• **Provided entries**:

***

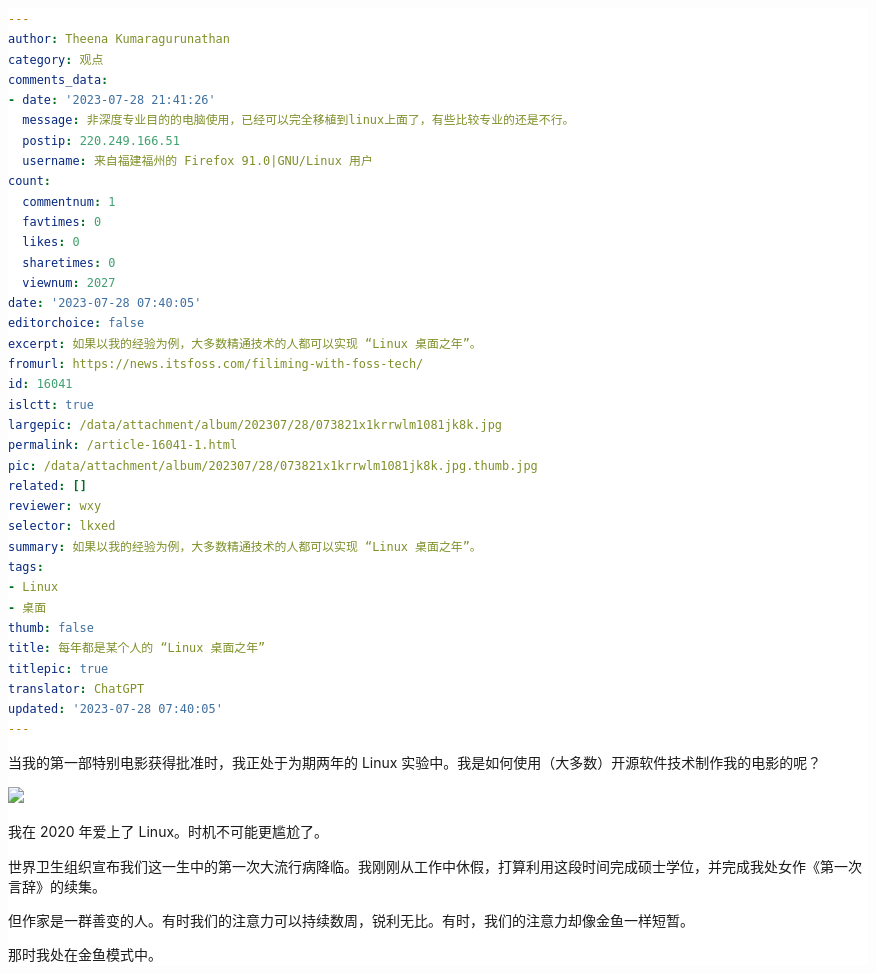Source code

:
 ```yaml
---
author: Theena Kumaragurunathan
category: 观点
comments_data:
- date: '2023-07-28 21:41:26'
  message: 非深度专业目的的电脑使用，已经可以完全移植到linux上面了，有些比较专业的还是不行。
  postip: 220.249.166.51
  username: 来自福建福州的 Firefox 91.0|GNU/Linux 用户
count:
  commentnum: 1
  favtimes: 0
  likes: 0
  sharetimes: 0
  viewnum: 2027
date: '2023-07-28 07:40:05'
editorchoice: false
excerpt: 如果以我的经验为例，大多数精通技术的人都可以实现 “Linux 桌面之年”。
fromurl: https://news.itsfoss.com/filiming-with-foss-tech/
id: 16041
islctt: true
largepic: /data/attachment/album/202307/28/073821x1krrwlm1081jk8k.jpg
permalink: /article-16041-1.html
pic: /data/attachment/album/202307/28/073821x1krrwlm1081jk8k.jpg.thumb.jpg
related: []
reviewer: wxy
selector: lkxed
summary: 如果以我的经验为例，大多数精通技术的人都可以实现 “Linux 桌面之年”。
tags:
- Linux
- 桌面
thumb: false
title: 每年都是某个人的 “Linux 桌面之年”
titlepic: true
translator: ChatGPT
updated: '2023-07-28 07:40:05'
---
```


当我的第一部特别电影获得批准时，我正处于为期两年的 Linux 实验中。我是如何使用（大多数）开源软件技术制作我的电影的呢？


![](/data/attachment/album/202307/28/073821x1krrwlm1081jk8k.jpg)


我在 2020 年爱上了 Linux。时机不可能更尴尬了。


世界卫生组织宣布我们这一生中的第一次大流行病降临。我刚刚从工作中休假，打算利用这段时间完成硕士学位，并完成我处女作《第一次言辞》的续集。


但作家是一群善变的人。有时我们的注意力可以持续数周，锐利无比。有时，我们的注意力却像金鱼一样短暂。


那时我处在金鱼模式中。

***

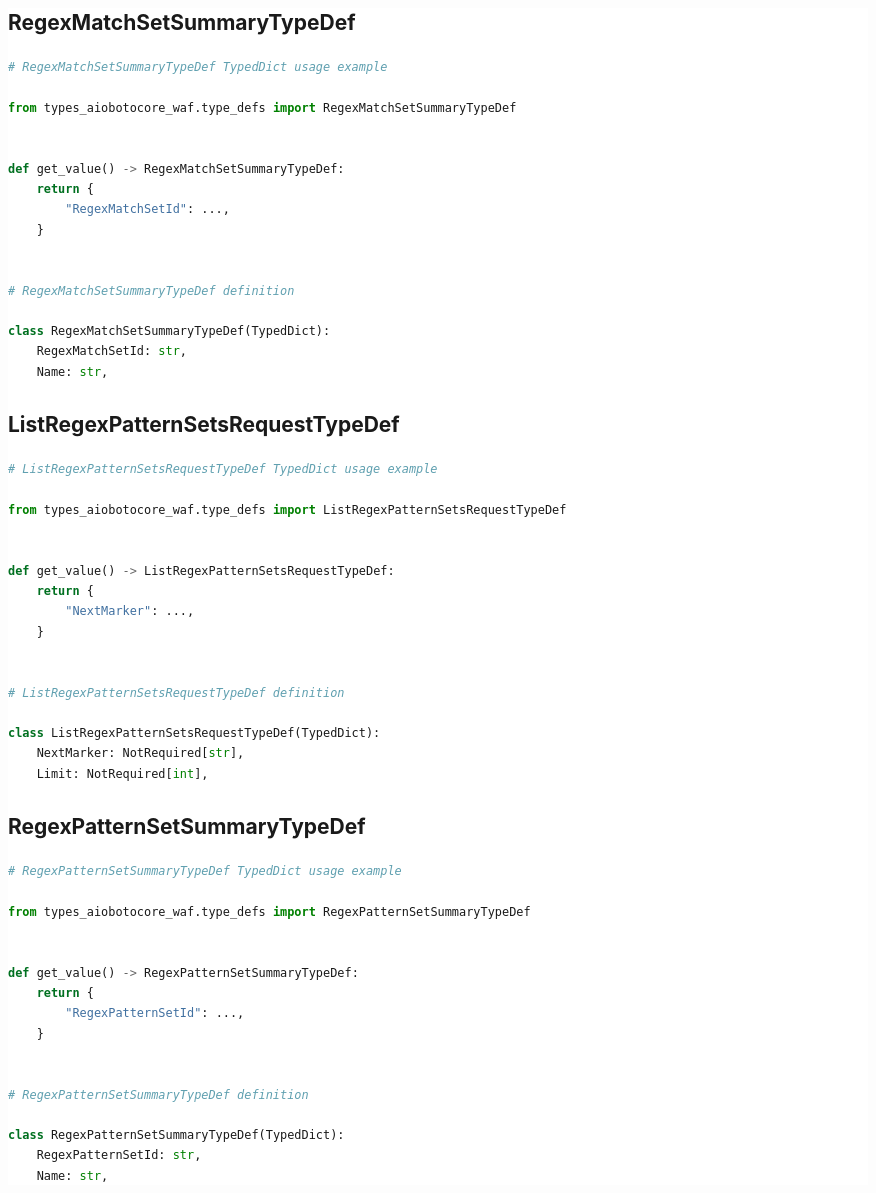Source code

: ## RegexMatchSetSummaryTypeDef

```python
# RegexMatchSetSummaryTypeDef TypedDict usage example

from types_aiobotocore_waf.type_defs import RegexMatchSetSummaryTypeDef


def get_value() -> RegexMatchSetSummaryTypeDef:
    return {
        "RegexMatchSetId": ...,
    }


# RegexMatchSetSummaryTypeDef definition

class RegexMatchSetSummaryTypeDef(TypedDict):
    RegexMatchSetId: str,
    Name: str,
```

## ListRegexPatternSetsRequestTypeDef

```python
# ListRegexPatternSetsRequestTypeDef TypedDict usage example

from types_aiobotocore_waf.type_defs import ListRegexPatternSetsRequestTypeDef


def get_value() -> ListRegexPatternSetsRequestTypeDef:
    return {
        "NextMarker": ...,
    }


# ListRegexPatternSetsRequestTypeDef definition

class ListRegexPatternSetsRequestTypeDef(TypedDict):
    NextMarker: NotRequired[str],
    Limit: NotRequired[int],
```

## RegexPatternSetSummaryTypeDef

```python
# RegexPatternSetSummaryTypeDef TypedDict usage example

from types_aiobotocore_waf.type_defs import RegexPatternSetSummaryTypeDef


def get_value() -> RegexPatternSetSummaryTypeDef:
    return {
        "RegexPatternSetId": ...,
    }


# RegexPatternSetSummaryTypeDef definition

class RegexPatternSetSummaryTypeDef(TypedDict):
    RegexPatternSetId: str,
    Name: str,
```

***

• **Problem requirements**: Take the word "attachment" and find each line of the material that contains it. Copy those lines.

• **Answer**:
largepic: /data/attachment/album/202307/28/073821x1krrwlm1081jk8k.jpg
pic: /data/attachment/album/202307/28/073821x1krrwlm1081jk8k.jpg.thumb.jpg
![](/data/attachment/album/202307/28/073821x1krrwlm1081jk8k.jpg)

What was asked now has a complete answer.